◆ Request:
Identify all lines below that hold "dialogue" and collect them.
*** Data in this exercise Section Begins ***
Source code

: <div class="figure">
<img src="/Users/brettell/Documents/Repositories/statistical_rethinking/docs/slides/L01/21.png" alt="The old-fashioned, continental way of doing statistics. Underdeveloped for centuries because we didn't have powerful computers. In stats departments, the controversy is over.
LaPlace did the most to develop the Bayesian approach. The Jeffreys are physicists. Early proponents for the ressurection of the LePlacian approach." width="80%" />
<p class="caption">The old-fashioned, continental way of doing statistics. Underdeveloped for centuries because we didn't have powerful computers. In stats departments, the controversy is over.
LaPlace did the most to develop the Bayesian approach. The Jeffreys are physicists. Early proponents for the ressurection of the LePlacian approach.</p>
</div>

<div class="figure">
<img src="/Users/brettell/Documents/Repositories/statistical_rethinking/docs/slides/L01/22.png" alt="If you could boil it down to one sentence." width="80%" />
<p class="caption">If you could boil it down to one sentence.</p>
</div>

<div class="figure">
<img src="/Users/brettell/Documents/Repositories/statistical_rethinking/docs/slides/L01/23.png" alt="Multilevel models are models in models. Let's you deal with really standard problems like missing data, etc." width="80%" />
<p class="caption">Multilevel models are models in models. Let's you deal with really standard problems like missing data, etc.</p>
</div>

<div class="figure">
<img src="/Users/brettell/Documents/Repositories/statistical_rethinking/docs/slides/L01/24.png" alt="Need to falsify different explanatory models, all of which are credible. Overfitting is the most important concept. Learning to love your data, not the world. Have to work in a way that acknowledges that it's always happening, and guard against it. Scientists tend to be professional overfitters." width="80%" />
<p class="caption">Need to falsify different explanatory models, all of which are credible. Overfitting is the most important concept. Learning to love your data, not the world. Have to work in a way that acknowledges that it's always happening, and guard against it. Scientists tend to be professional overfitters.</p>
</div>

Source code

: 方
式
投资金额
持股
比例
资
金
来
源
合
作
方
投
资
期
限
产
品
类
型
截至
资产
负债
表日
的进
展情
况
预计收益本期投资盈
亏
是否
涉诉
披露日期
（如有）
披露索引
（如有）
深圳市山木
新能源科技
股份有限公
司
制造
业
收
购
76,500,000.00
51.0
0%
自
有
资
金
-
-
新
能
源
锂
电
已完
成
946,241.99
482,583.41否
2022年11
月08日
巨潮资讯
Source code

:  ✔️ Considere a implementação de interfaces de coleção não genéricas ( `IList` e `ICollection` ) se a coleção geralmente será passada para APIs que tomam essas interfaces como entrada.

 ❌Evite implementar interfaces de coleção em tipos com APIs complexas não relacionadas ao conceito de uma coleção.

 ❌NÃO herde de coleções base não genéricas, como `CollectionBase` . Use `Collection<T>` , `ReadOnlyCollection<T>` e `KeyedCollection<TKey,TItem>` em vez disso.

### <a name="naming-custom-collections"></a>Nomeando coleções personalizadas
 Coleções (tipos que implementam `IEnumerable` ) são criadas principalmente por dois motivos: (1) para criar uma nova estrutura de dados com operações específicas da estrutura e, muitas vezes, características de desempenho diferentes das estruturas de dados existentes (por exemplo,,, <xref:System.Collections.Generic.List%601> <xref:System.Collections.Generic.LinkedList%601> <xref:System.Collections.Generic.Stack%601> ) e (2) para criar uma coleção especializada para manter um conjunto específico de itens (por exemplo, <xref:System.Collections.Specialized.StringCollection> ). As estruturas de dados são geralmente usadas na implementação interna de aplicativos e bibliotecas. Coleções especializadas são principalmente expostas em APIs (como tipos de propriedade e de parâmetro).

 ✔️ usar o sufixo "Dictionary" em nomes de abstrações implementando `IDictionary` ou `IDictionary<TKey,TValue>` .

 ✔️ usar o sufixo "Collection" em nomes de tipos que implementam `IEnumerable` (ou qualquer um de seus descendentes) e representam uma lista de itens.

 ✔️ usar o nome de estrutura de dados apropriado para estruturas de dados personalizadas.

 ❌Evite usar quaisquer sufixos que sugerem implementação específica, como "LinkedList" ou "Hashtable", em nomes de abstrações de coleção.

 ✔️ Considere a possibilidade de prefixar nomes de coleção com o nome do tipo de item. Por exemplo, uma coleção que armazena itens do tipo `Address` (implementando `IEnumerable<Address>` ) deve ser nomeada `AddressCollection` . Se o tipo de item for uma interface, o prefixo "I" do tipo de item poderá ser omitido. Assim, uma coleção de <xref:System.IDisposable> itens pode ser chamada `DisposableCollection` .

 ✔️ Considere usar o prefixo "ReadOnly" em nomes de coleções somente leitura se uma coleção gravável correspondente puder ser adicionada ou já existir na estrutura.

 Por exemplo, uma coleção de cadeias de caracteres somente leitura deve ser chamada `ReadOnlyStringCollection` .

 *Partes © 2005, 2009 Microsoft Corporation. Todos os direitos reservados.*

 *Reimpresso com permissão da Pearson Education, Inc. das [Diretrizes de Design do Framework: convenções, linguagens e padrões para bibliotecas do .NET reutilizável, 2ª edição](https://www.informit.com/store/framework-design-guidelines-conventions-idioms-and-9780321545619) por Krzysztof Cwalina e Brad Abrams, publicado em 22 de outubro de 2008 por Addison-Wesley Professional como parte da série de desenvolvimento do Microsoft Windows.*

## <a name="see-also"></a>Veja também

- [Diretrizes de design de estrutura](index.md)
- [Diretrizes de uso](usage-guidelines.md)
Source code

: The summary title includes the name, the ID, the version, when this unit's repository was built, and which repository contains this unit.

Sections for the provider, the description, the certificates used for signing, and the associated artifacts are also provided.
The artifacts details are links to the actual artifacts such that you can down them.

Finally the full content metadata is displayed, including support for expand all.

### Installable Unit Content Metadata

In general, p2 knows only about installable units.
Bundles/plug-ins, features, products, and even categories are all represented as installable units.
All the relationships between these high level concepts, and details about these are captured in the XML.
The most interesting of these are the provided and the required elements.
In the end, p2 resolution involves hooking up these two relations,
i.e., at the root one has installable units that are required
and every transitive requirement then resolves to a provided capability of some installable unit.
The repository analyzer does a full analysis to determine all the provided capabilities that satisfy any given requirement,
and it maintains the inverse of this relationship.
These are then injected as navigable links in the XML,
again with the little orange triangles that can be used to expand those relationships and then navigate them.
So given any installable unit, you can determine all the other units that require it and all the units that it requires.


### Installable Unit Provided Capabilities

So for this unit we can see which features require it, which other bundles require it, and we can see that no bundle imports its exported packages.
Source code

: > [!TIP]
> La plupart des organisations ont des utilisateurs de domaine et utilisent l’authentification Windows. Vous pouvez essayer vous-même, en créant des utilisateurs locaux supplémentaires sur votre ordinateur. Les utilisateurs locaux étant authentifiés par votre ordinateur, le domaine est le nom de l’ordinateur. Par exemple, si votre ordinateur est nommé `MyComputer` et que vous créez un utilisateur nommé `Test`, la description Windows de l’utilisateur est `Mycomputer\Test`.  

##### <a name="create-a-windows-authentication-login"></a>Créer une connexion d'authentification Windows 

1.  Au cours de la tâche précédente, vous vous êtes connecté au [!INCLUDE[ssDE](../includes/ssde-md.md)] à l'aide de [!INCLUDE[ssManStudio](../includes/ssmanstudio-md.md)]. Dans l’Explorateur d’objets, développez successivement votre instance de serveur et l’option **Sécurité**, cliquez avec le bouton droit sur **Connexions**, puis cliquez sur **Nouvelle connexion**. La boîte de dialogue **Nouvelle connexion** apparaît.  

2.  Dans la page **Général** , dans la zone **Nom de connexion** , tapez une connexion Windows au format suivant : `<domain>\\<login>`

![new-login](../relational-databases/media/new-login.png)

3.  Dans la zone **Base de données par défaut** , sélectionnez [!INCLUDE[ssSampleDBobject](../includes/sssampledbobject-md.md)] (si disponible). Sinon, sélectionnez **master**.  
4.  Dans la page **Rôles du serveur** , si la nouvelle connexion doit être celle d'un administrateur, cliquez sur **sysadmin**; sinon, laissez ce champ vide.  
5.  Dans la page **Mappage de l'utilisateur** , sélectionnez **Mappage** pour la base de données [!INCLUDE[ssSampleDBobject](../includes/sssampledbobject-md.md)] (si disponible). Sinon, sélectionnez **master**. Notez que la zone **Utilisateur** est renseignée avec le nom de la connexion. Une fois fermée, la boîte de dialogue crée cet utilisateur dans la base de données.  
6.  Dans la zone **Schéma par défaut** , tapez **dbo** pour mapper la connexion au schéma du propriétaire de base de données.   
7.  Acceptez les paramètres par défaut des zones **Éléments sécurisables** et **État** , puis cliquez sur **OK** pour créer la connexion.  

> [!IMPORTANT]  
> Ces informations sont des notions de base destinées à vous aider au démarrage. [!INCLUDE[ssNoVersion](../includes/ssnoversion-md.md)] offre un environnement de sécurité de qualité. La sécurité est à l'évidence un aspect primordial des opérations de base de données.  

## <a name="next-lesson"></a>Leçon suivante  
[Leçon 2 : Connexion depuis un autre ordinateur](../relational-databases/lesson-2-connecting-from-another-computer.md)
*** Data in this exercise Section Ends ***
◆ Written response:
1.  Au cours de la tâche précédente, vous vous êtes connecté au [!INCLUDE[ssDE](../includes/ssde-md.md)] à l'aide de [!INCLUDE[ssManStudio](../includes/ssmanstudio-md.md)]. Dans l’Explorateur d’objets, développez successivement votre instance de serveur et l’option **Sécurité**, cliquez avec le bouton droit sur **Connexions**, puis cliquez sur **Nouvelle connexion**. La boîte de dialogue **Nouvelle connexion** apparaît.  
5.  Dans la page **Mappage de l'utilisateur** , sélectionnez **Mappage** pour la base de données [!INCLUDE[ssSampleDBobject](../includes/sssampledbobject-md.md)] (si disponible). Sinon, sélectionnez **master**. Notez que la zone **Utilisateur** est renseignée avec le nom de la connexion. Une fois fermée, la boîte de dialogue crée cet utilisateur dans la base de données.  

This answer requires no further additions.